Frederick L. A. Grauer was chairman and chief executive officer of Barclays Global Investors and its predecessors from 1983 to 1998 and a member of the management committee of Barclays Group. Grauer became a general partner of Angel Investors, L.P., a venture capital fund, in 1999, He also served as Senior Advisor to Barclays Global Investors and its acquiror, BlackRock, until 2015. A pioneer in index funds referred to as the "king of indexing" and the "godfather of quant management," Grauer was recognized by Global Custodian as one of the 100 most important contributors to modern finance in the 20th century and has been featured on the cover of Fortune.

Grauer became a general partner of Angel Investors, L.P. (predecessor to SV Angel) in 1999, where Fred, Ron Conway, Bob Boseman, and Casey McGlynn led investments in over 250 companies, including Google, PayPal, and Ask Jeeves. Their first fund, Angel Investors I, raised in 1999, generated a 7 times return, and their second, raised during 2000, saw a 1.5 times return.

Grauer is currently senior advisor to and a member of the boards of directors of Course Hero, a student question-and-answer platform that helps students learn faster and remember longer; Credit Sesame, a personal credit management platform for individuals seeking to optimize their use of credit, and a trustee of the Mountain View Funds of American Century Investments and chairman of its governance committee.
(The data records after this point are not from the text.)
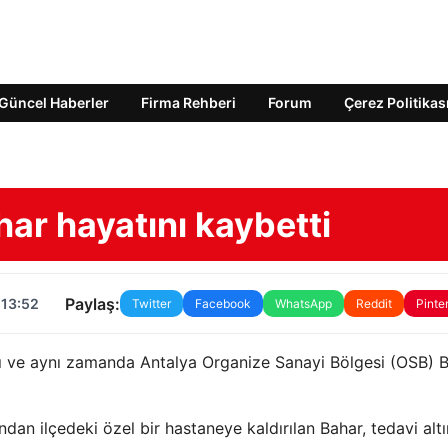
Güncel Haberler
Firma Rehberi
Forum
Çerez Politikas
ar hayatını kaybetti
Paylaş:
 13:52
Twitter
Facebook
WhatsApp
Reddit
Pinte
ı ve aynı zamanda Antalya Organize Sanayi Bölgesi (OSB) 
ından ilçedeki özel bir hastaneye kaldırılan Bahar, tedavi alt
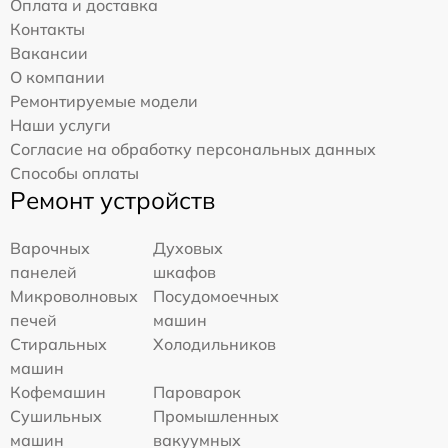
Оплата и доставка
Контакты
Вакансии
О компании
Ремонтируемые модели
Наши услуги
Согласие на обработку персональных данных
Способы оплаты
Ремонт устройств
Варочных
Духовых
панелей
шкафов
Микроволновых
Посудомоечных
печей
машин
Стиральных
Холодильников
машин
Кофемашин
Пароварок
Сушильных
Промышленных
машин
вакуумных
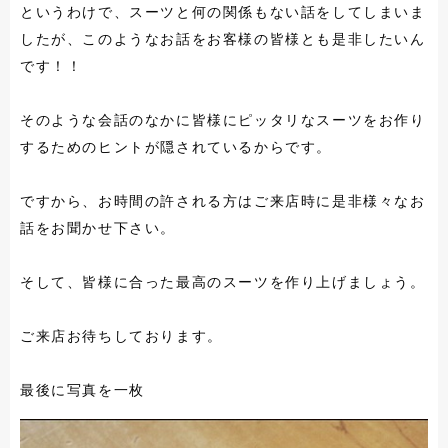
というわけで、スーツと何の関係もない話をしてしまいま
したが、このようなお話をお客様の皆様とも是非したいん
です！！
そのような会話のなかに皆様にピッタリなスーツをお作り
するためのヒントが隠されているからです。
ですから、お時間の許される方はご来店時に是非様々なお
話をお聞かせ下さい。
そして、皆様に合った最高のスーツを作り上げましょう。
ご来店お待ちしております。
最後に写真を一枚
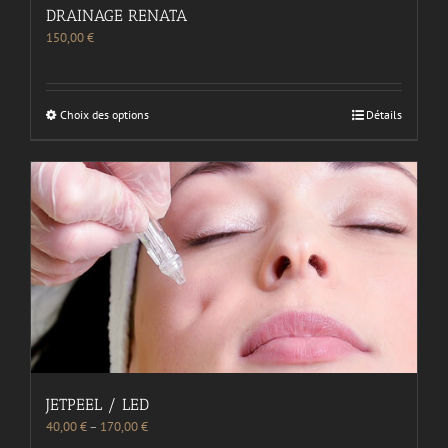
DRAINAGE RENATA
150,00
€
Choix des options
Détails
JETPEEL / LED
40,00
€
–
170,00
€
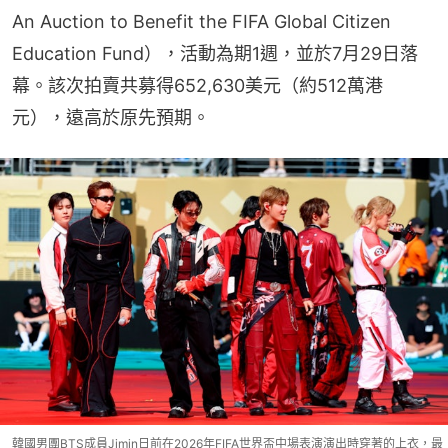
An Auction to Benefit the FIFA Global Citizen 
Education Fund），活動為期1週，並於7月29日落
幕。該次拍賣共募得652,630美元（約512萬港
元），遠高於原先預期。
韓國男團BTS成員Jimin日前在2026年FIFA世界盃中場表演演出時穿著的上衣，最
Grauer is also a member of the board of advisors to the Stanford Institute of Economic Policy Research.

In his not-for-profit activities, Grauer is chairman emeritus and charter trustee emeritus of the board of trustees of the Woodrow Wilson National Fellowship Foundation, and was a member of the boards of trustees of Commonfund, the Monterey Institute for International Studies, and Menlo School.

Previously, Grauer was with the capital markets group of Merrill Lynch and held several senior executive roles at Wells Fargo, including executive vice president and head of its funding group and CEO of Wells Fargo Investment Advisors. He was also a professor of finance at the MIT Sloan School of Management and Columbia University. Grauer received a Ph.D. in business from Stanford University, an M.A. in economics from University of Chicago and a B.A. with honours in economics from the University of British Columbia.